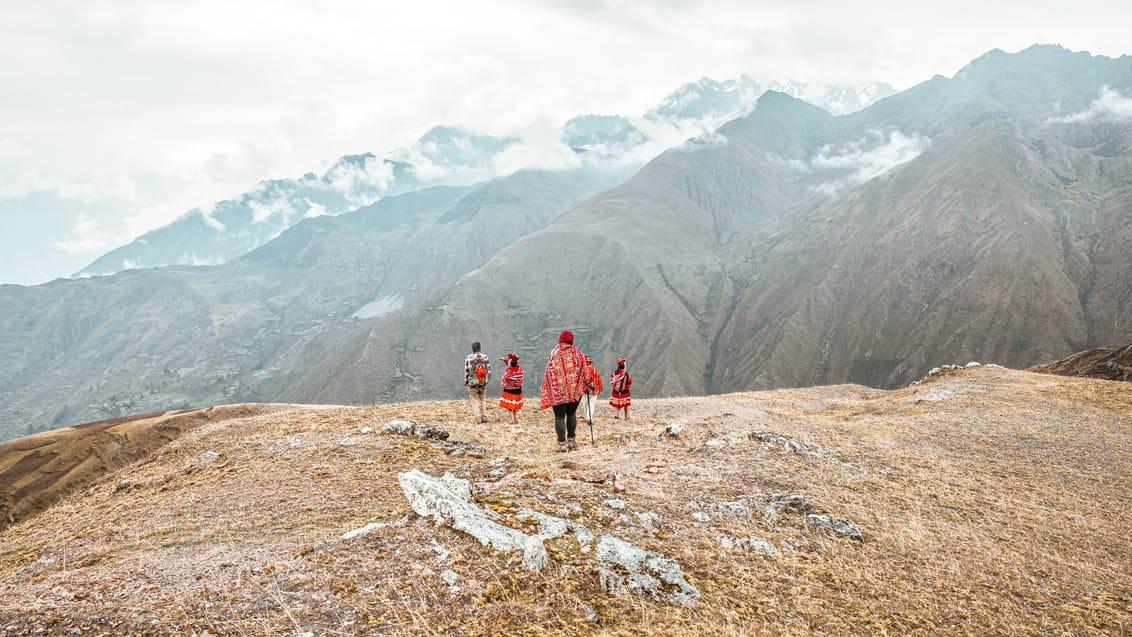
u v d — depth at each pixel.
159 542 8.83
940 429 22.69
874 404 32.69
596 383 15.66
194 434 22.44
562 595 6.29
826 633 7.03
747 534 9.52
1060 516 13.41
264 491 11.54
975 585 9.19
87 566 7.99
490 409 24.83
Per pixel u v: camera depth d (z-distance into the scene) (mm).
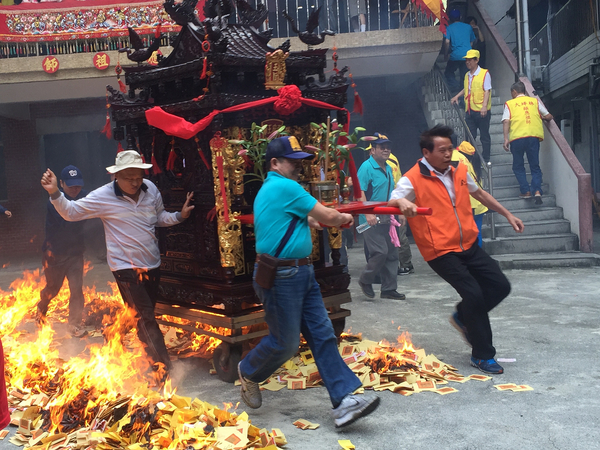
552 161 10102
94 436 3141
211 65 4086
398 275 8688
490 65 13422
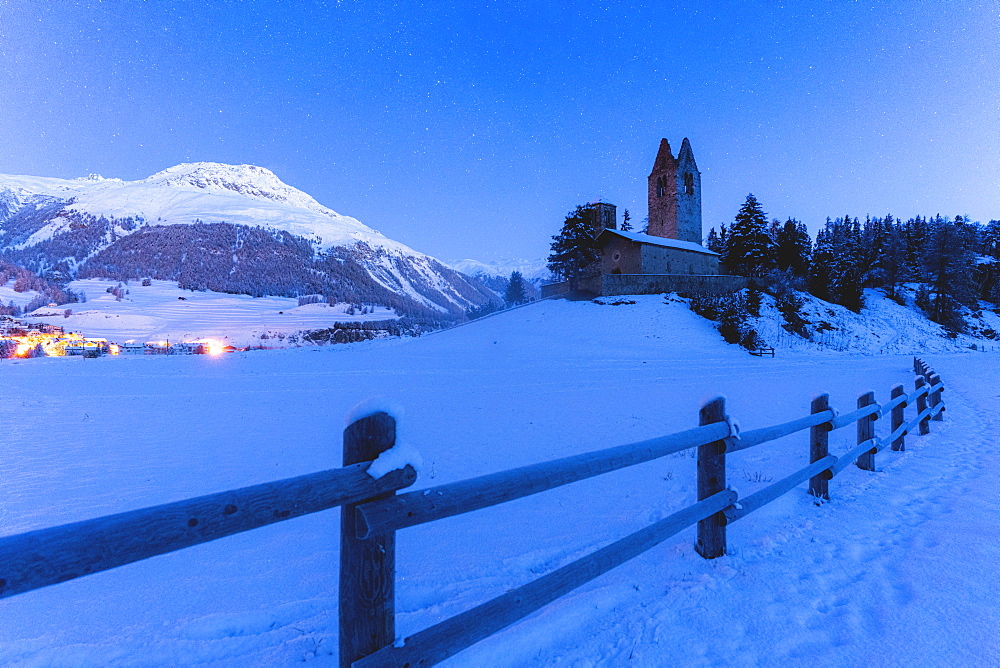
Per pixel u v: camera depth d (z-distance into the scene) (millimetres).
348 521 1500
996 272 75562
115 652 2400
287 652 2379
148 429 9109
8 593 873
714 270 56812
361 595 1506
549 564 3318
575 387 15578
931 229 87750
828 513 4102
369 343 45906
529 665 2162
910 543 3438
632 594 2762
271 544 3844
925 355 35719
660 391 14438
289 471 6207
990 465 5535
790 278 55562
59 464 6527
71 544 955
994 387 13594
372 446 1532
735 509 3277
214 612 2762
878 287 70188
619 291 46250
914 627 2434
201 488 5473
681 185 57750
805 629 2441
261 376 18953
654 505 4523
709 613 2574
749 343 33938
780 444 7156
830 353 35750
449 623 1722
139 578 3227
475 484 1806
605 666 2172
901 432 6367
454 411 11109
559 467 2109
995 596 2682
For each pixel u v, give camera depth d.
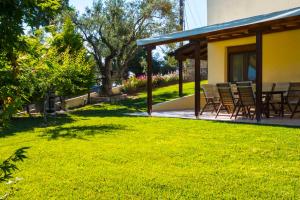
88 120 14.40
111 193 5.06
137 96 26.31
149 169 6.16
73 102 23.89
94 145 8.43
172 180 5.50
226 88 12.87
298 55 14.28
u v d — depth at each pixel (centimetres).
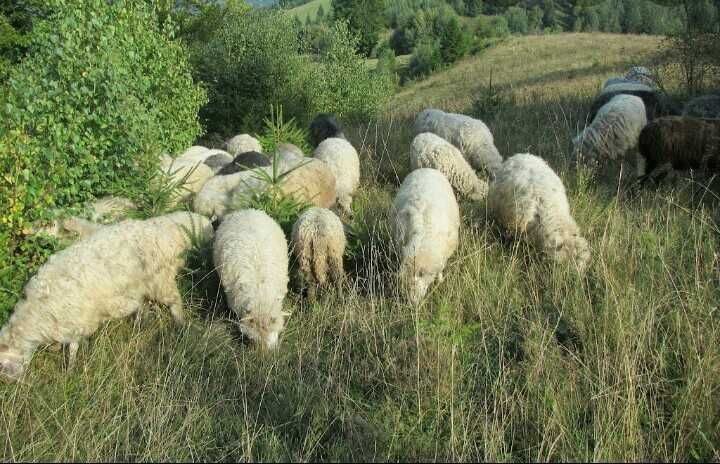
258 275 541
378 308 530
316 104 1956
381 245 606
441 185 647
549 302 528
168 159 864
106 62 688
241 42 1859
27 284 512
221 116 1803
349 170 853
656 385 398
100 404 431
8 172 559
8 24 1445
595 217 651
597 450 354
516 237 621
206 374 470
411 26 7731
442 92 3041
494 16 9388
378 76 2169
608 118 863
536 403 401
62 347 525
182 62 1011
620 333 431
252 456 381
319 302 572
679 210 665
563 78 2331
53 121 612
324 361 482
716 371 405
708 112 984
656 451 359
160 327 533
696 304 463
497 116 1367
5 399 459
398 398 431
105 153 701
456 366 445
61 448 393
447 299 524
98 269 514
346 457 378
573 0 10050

===============

**Exercise goal:** The lines to be quoted run from the line containing "996 272 75562" through the end of the entries above, both included; quote them exactly and leave out any pictures.

**Problem solution:**
996 272 75562
115 652 2400
287 652 2379
148 429 9109
8 593 873
714 270 56812
361 595 1506
549 564 3318
575 387 15578
931 229 87750
828 513 4102
369 343 45906
529 665 2162
910 543 3438
632 594 2762
271 544 3844
925 355 35719
660 391 14438
289 471 6207
990 465 5535
790 278 55562
59 464 6527
71 544 955
994 387 13594
372 446 1532
735 509 3277
214 612 2762
878 287 70188
619 291 46250
914 627 2434
201 488 5473
681 185 57750
805 629 2441
261 376 18953
654 505 4523
709 613 2574
749 343 33938
780 444 7156
830 353 35750
449 623 1722
139 578 3227
475 484 1806
605 666 2172
901 432 6367
454 411 11109
559 467 2109
995 596 2682
For each pixel u v, give camera depth d.
88 120 14.40
111 193 5.06
137 96 26.31
149 169 6.16
73 102 23.89
94 145 8.43
172 180 5.50
226 88 12.87
298 55 14.28
u v d — depth at each pixel (centimetres).
258 275 541
378 308 530
316 104 1956
381 245 606
441 185 647
549 302 528
168 159 864
106 62 688
241 42 1859
27 284 512
221 116 1803
349 170 853
656 385 398
100 404 431
8 172 559
8 24 1445
595 217 651
597 450 354
516 237 621
206 374 470
411 26 7731
442 92 3041
494 16 9388
378 76 2169
608 118 863
536 403 401
62 347 525
182 62 1011
620 333 431
252 456 381
319 302 572
679 210 665
563 78 2331
53 121 612
324 361 482
716 371 405
708 112 984
656 451 359
160 327 533
696 304 463
497 116 1367
5 399 459
398 398 431
105 153 701
456 366 445
61 448 393
447 299 524
98 269 514
346 457 378
573 0 10050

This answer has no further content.